Il richiamo al suo periodo berlinese pare tanto intimo e sincero da conferire al primo estratto di un album così significativo e aspettato una caratura di magia. Ok, direte, ecco Corvaldo che non riesce a trattenersi e si esalta per il ritorno di un suo mito. Bene. Vi dirò che avete ragione in parte. Sul fatto che io non riesca a trattenermi non ci piove, vangelo, sicuro! Sul fatto che David Bowie sia un mio mito ho qualche incertezza in più e sapete perché? Perché l'aggettivo "mio" esclude qualcuno di voi e questo non va bene, ecco! David Bowie è uno dei motivi, è uno di quei capisaldi per i quali tutti noi ora siamo qui, Cornacchie o no, designer come cinefili e storici, icononauti come fotografi e immaginifici, tutti noi che ci facciamo due domande sui colori e le forme delle nuvole. Il suo percorso artistico, la sua ricerca, la sua inesauribile emergenza di sperimentare e genialmente anticipare i tempi ci fa necessariamente suoi adepti e inserisce nella sua nidiata. Se non ci fosse stato Bowie non ci sarebbe stato molto di Andy Warhol, del POP e di tutto il postmoderno nel quale ci troviamo a sguazzare ora noi che possiamo essere hipster, emo, dark, punk o uno spennato Corvaldo. Tanto lui lo è stato prima e meglio, comunque.
Mi scuso, non volevo fare un apologia di David Bowie: non ne ho i mezzi e le mie piume sono ancora infreddolite dall'inutilizzo per i troppi mesi di letargo. Quello che vi chiedo di notare, di provare a percepire, è la sincerità di un'artista che non ha più niente da chiedere al mondo dell'Arte in quanto ne è già enorme parte - e secondo me leggenda - vivente ma che torna, partendo di nuovo da Berlino in un momento di grande confusione per tutti noi. Berlino aveva significato per Bowie una nuova stagione più colta e tecnologica rispetto al delirio della fase londinese di Ziggy Stardust. A Berlino aveva imparato e scelto altre strade, altri interni su giardini d'inverno e altre passeggiate per le strade di una città che non ha tempo se non il futuro e all'inizio degli anni '80 doveva sembrare pura potenza che aspettava di divenire atto.
(copertina di "Heroes", capolavoro berlinese del 1977)

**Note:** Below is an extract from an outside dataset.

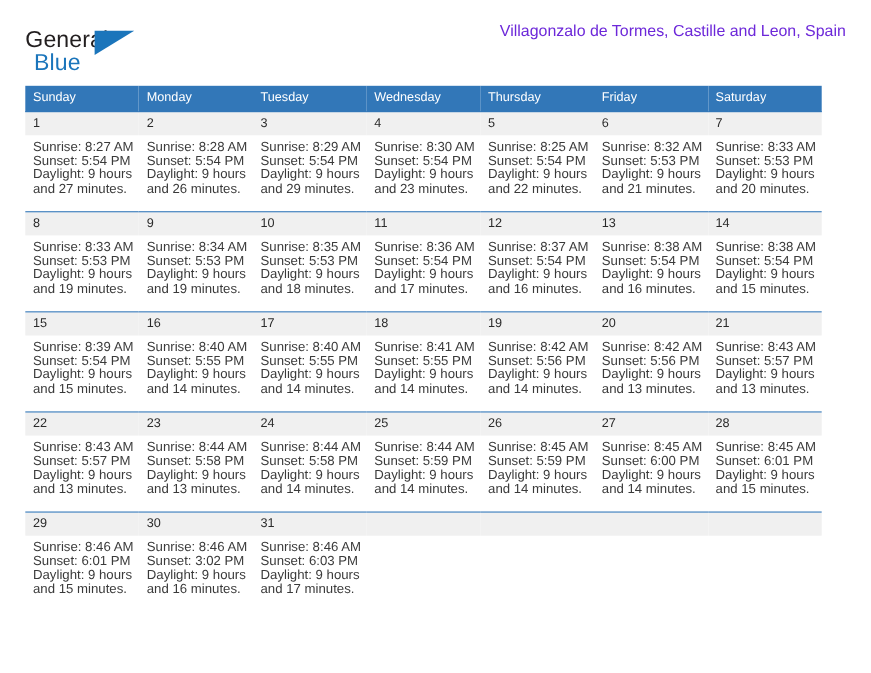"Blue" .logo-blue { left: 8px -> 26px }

L'Arte deve guidarci e questo sembra ben dire il singolo che da stamattina è disponibile un po' dappertutto. Bowie si chiede dove siamo adesso, a che punto siamo della rotta, quanto manca ad arrivare a una meta, a quel futuro che tanto sentiva e vedeva arrivare allora. Ripercorre le strade e le piazze, i passaggi e quei giardini che ha incontrato a Berlino e poi rincasa dove, commovente e commosso, in quelle immagini del video in cui appare in primo piano si mostra uomo, non più simbolo o icona. A man lost in time, si definisce, un uomo che guarda allo studio d'artista, metafora di tutta la strada percorsa e di tutto quello creato, che guarda alle marionette di Tony Oursler in cui spesso l'arte trasforma i propri adepti e figliocci. Dov'è Berlino adesso, pare chiedersi Bowie? Che fine ha fatto il futuro?
La scelta di tempo di David Bowie è ancora una volta meravigliosamente anticipatrice e veritiera, richiamo per noi uccellini di piccola taglia che ci chiediamo dove andare. Ci dice che dobbiamo continuare ad andare avanti e che quando saremo lì lo sapremo, nel perfetto istante in cui accadrà. Ma sarà già ora di ripartire di nuovo, portando con noi ciò che è necessario: il sole, la pioggia, noi stessi e quel qualcuno che può capire. Verso Berlino, ancora e ancora, simbolo di tutti noi. A bruciare futuro senza sosta come solo chi si domanda dei colori e delle forme delle nuvole sa e deve fare.
Buon compleanno David e sempre mai abbastanza grazie di tutto!